Who would’ve thought that a short video of a high school teacher giving a lecture on subject-verb agreements could get 60,000 hits?

Yet, it’s entirely conceivable that this statistic signals the first in an educational revolution that will change the standard classroom forever. An increasing number of teachers are tapping into online videos of standard classroom lectures and “flipping it” for their students.

“Flipping it” has become the popular term to describe a new teaching technique in which students watch a lecture at home and do what is generally considered homework while in the classroom. A few schools around the country have begun experimenting with this method. They are singing the results.

Students say that they prefer watching lectures on their own time, and in their own way—a phone, a laptop on the bus, at home with their parents. While the use of classroom time to collaborate and engage with teachers or other students is getting rave results.

Teachers are either making their own videos, or tapping into a growing number of online lectures that other teachers have posted. It’s not hard to imagine how this idea could really take off. Not only would it free teachers from repeating the same lecture year after year, but it would also give students access to instruction from the top teachers around the world.

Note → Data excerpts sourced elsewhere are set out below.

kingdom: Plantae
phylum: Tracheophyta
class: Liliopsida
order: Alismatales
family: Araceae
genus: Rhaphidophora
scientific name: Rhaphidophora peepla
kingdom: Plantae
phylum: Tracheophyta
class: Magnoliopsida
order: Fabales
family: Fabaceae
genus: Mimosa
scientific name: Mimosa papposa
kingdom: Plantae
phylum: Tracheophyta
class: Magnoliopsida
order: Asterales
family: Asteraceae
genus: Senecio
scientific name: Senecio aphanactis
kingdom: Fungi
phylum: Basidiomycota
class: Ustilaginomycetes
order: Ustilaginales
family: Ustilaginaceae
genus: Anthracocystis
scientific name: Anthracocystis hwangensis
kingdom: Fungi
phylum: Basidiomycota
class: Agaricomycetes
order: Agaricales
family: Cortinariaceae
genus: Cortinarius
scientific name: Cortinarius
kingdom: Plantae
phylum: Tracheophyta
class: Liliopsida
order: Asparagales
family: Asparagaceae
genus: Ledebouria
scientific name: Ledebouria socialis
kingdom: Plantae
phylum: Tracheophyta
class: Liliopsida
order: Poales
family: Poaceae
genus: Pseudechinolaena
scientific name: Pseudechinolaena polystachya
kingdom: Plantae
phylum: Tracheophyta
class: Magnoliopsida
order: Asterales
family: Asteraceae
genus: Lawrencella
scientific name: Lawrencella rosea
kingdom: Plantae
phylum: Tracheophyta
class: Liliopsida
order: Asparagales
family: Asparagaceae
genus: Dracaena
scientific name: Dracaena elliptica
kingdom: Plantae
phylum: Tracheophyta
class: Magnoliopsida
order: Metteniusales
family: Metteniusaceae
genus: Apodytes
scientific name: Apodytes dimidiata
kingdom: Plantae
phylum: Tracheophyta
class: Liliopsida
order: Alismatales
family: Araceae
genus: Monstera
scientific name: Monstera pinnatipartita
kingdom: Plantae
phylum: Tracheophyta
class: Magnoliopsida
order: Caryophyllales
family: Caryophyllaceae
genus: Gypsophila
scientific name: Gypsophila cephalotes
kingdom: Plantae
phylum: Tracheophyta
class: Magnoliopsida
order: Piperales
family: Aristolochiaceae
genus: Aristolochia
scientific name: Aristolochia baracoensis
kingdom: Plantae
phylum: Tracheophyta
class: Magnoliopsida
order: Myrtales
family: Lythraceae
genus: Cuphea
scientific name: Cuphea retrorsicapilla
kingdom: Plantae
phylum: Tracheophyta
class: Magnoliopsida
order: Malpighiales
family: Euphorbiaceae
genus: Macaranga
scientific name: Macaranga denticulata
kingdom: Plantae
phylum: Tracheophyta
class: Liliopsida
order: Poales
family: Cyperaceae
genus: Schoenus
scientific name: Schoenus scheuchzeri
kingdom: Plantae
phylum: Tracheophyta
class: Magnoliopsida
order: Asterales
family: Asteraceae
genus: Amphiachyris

While colleges of education don’t yet seem to be training teachers on how to produce their own home-video lectures, many have become familiar with massive online open courses, or MOOCS, like those debuted by Harvard and MIT earlier this year. Several years ago, one school just north of Detroit, Clintondale High School, became the first school in the country to “flip” its entire curriculum. Others are following, and school principals at these schools say that they are hosting hundreds of visits a year by interested leaders in education.